======== MATERIAL FOR THE TASK ========
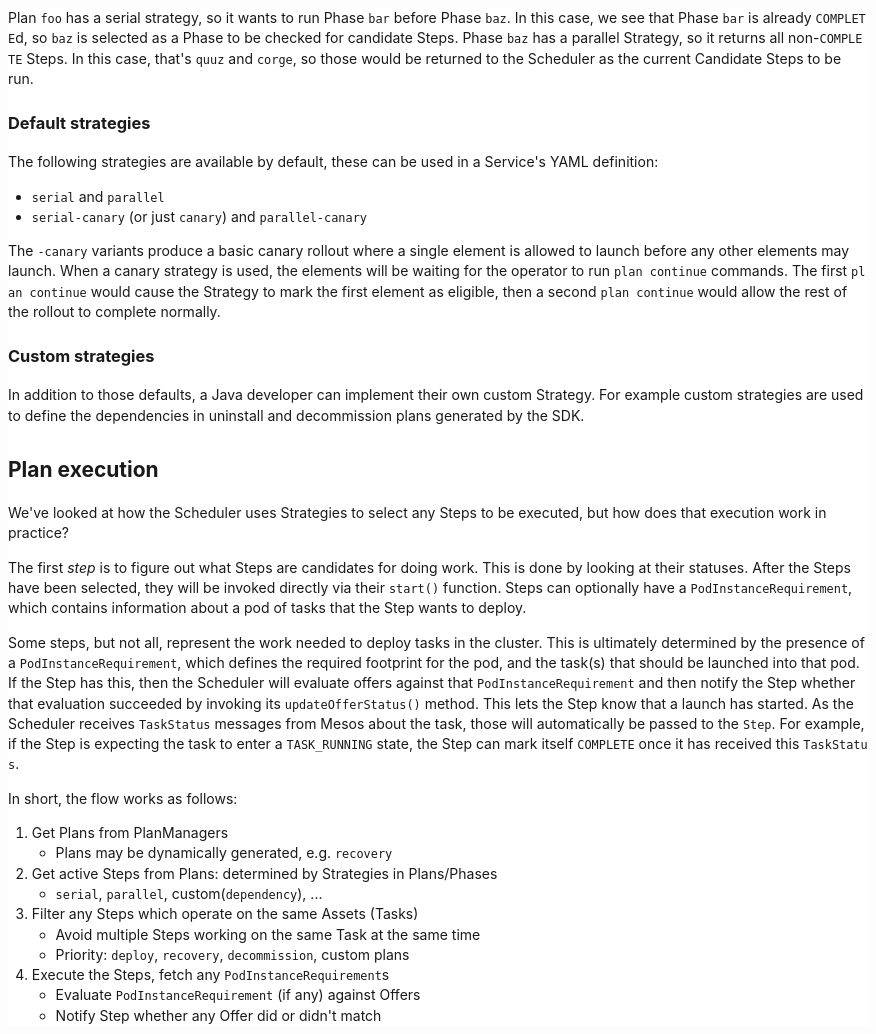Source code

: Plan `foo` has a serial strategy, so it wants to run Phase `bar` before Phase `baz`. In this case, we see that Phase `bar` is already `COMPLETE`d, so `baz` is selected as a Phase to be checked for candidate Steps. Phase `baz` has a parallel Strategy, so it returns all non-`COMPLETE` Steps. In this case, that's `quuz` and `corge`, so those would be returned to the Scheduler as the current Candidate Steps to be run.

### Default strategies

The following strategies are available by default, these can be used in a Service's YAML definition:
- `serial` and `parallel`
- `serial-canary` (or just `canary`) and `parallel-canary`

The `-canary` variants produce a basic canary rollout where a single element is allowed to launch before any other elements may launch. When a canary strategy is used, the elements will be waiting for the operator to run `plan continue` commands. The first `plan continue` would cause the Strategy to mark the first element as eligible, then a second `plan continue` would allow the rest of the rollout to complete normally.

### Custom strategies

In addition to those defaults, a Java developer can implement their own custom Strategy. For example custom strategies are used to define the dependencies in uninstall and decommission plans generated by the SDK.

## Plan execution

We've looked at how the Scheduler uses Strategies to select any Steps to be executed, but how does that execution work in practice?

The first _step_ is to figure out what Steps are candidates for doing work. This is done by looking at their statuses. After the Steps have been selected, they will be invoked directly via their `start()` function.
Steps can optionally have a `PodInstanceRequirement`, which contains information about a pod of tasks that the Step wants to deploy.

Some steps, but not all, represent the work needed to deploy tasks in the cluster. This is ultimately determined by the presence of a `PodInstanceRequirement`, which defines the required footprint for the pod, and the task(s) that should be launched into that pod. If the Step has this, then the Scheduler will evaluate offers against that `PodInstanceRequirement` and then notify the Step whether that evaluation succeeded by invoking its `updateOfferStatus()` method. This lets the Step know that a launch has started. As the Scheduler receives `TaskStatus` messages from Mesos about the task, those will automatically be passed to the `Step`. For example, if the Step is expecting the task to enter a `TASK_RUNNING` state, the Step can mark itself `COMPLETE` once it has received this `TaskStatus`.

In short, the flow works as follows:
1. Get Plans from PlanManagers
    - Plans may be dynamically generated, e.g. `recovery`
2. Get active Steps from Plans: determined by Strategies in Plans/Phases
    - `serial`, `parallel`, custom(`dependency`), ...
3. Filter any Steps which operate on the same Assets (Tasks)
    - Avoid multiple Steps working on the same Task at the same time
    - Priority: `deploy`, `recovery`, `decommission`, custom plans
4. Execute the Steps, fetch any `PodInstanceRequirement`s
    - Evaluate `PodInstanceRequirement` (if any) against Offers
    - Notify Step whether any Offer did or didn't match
========
======== MATERIAL FOR THE TASK ========
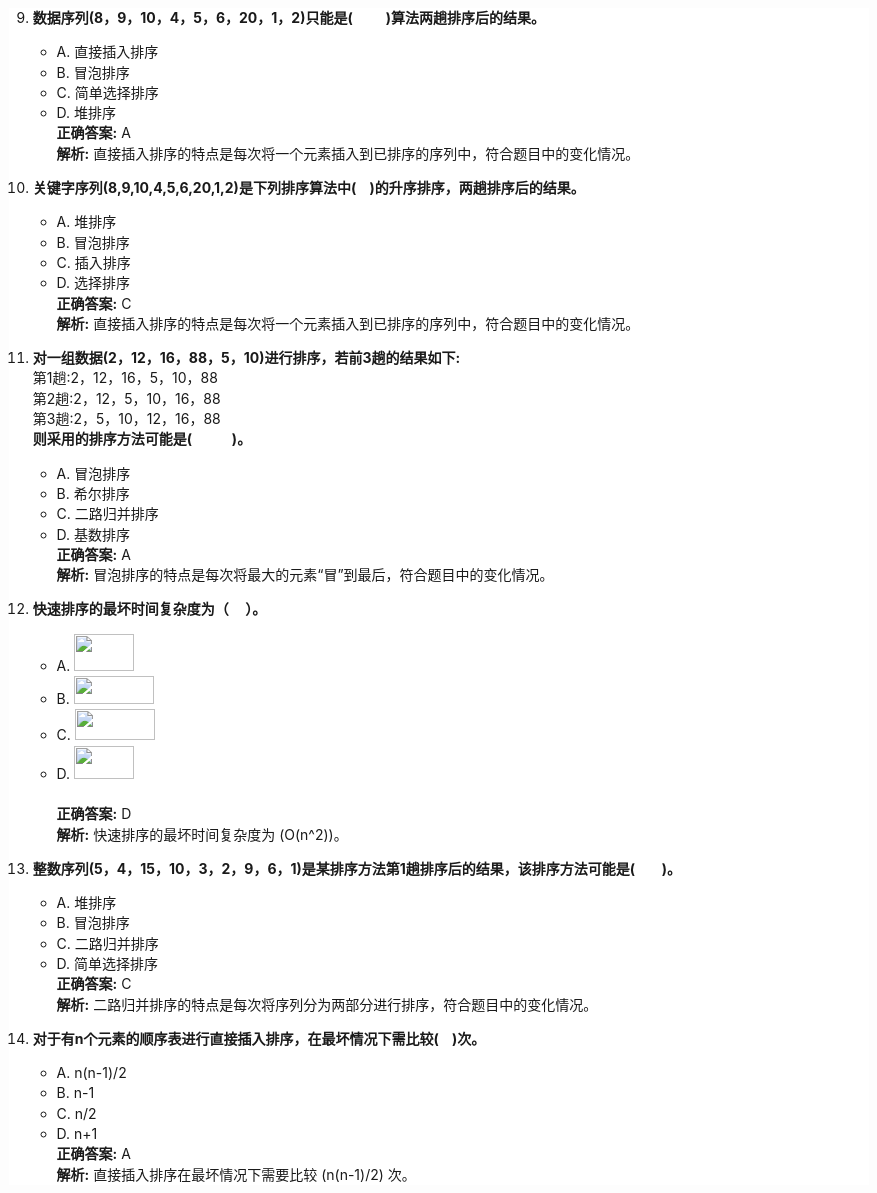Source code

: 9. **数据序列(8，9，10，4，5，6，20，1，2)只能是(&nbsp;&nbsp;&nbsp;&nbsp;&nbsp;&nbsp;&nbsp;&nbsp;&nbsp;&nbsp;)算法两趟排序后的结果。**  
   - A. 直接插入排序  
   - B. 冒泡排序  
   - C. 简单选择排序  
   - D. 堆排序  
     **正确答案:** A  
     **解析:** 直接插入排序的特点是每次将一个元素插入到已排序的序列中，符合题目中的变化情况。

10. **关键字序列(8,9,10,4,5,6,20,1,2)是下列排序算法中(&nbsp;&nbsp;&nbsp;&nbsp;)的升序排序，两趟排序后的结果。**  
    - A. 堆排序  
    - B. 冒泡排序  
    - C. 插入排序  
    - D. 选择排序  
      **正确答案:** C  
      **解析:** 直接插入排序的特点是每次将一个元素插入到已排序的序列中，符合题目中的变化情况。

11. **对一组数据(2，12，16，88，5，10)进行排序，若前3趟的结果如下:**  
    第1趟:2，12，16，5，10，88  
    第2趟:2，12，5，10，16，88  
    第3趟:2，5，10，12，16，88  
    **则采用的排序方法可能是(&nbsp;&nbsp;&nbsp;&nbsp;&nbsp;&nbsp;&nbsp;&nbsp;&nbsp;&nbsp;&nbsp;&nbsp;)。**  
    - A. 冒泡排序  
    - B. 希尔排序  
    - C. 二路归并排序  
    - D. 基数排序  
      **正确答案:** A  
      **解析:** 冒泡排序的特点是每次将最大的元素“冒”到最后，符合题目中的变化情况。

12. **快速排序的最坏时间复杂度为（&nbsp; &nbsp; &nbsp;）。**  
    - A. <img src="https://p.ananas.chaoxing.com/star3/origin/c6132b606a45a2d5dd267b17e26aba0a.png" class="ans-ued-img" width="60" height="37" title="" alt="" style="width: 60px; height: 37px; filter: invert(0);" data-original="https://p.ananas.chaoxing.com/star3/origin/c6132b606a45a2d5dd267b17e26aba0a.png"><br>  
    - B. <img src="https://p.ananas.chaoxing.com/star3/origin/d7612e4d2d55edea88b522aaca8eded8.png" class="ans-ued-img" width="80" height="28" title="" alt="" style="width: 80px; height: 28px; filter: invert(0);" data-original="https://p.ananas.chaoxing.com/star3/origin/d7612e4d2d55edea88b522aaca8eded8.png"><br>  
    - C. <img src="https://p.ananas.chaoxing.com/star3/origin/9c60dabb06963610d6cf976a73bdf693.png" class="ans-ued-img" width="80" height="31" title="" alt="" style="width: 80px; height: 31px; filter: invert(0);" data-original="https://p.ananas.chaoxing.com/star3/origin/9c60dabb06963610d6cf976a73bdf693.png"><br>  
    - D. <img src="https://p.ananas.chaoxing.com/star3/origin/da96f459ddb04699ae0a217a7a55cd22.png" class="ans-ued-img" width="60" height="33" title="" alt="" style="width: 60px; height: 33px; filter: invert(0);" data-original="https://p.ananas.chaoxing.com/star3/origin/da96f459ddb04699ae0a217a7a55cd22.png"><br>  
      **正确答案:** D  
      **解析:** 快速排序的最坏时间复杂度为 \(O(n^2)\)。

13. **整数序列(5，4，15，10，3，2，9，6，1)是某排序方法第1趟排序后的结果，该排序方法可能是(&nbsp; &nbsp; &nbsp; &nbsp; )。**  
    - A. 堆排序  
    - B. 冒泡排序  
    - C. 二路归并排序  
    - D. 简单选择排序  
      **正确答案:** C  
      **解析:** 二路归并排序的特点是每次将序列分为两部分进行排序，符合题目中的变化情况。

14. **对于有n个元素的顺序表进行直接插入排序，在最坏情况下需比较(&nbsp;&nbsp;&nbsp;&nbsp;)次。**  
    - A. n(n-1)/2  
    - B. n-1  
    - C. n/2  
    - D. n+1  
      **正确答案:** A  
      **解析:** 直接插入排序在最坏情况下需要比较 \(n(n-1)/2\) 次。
========
- [JOB] A line belongs in the answer if it contains the word "Strategy"; please copy each such line from the material.

- [ANSWER FOR THE TASK]
: Plan `foo` has a serial strategy, so it wants to run Phase `bar` before Phase `baz`. In this case, we see that Phase `bar` is already `COMPLETE`d, so `baz` is selected as a Phase to be checked for candidate Steps. Phase `baz` has a parallel Strategy, so it returns all non-`COMPLETE` Steps. In this case, that's `quuz` and `corge`, so those would be returned to the Scheduler as the current Candidate Steps to be run.
The `-canary` variants produce a basic canary rollout where a single element is allowed to launch before any other elements may launch. When a canary strategy is used, the elements will be waiting for the operator to run `plan continue` commands. The first `plan continue` would cause the Strategy to mark the first element as eligible, then a second `plan continue` would allow the rest of the rollout to complete normally.
In addition to those defaults, a Java developer can implement their own custom Strategy. For example custom strategies are used to define the dependencies in uninstall and decommission plans generated by the SDK.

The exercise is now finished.